Когда стало чуть-чуть полегче, Юдифь, прижимая к себе дочь, побежала за Купером, взяла его за руку и повела на юг, где, как она предполагала, находился форт Фишер. Купер послушно шел за ней, что-то бормоча как безумный. Долгий путь по залитому лунным светом берегу был похож на сон, словно они шли по дороге заколдованного королевства из историй мистера По. Наконец добрели до форта, и на следующее же утро в дюны был отправлен поисковый отряд, но тело Джуды так и не нашли.

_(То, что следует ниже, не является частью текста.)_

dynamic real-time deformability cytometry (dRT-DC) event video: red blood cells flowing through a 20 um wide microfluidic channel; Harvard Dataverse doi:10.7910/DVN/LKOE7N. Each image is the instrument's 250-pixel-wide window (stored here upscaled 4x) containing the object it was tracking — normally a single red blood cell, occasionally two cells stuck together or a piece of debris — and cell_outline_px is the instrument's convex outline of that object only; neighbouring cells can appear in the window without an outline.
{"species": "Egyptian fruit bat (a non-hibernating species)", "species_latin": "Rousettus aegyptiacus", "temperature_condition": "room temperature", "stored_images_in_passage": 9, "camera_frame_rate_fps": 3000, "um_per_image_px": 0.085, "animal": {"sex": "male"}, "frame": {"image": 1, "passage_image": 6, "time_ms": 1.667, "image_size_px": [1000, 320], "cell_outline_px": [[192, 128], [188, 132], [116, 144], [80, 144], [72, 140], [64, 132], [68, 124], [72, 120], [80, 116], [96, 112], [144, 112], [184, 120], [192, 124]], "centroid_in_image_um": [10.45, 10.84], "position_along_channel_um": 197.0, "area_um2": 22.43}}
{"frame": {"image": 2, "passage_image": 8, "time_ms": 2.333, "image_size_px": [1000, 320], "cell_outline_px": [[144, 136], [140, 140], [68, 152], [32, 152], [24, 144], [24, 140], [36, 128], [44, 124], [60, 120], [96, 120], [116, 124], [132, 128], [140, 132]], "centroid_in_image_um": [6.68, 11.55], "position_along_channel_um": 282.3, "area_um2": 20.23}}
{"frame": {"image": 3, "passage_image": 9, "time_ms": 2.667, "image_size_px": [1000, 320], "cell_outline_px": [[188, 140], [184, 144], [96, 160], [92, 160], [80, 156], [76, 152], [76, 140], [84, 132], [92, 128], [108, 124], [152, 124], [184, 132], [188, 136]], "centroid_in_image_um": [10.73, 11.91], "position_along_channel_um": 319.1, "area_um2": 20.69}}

Потом они проехали двадцать восемь миль по реке до города, где Купер свалился в горячке, и Юдифь всерьез опасалась за его жизнь. Теперь он поправился – по крайней мере, физически – и сидел возле окон, наблюдая за пирсом, на котором вооруженные солдаты следили за тем, чтобы на отплывающие корабли не проникли дезертиры.

Говорил Купер только по необходимости. С залегшими под глазами синевато-черными тенями он смотрел, как на воде мерцают блики мартовского солнца; как подходят плоскодонки к причалу Маркет-стрит на дальнем берегу; как снуют вверх и вниз по реке небольшие шлюпы местных рисовых плантаторов.

Шумный и неспокойный, Уилмингтон был полон жуликов, матросов и солдат Конфедерации, направлявшихся в отпуск. Улицы и даже их комната пропахли трюмными запахами сосновых бревен, дегтя и скипидара, которые ушлые торговцы продавали представителям британских военно-морских сил. На их чудом сохранившийся аккредитив из чарльстонского банка Юдифь купила всем троим новую одежду в универсальном магазине М. Каца на Маркет-стрит. Костюм Купера так и висел в шкафу в оберточной бумаге.

Однажды, дойдя до конца их улицы, Юдифь увидела очень красивое здание, из которого входили и выходили толпы молодых людей в дорогих костюмах. Из верхних окон доносились звуки негритянских мелодий. Уличный торговец объяснил ей, что в этом доме живет большинство британских капитанов и их помощников, чьи корабли ходят через блокадное кольцо. Купаясь в деньгах, они гуляли ночи напролет, устраивали в саду петушиные бои, приглашали женщин дурной репутации, возмущая своим поведением весь город.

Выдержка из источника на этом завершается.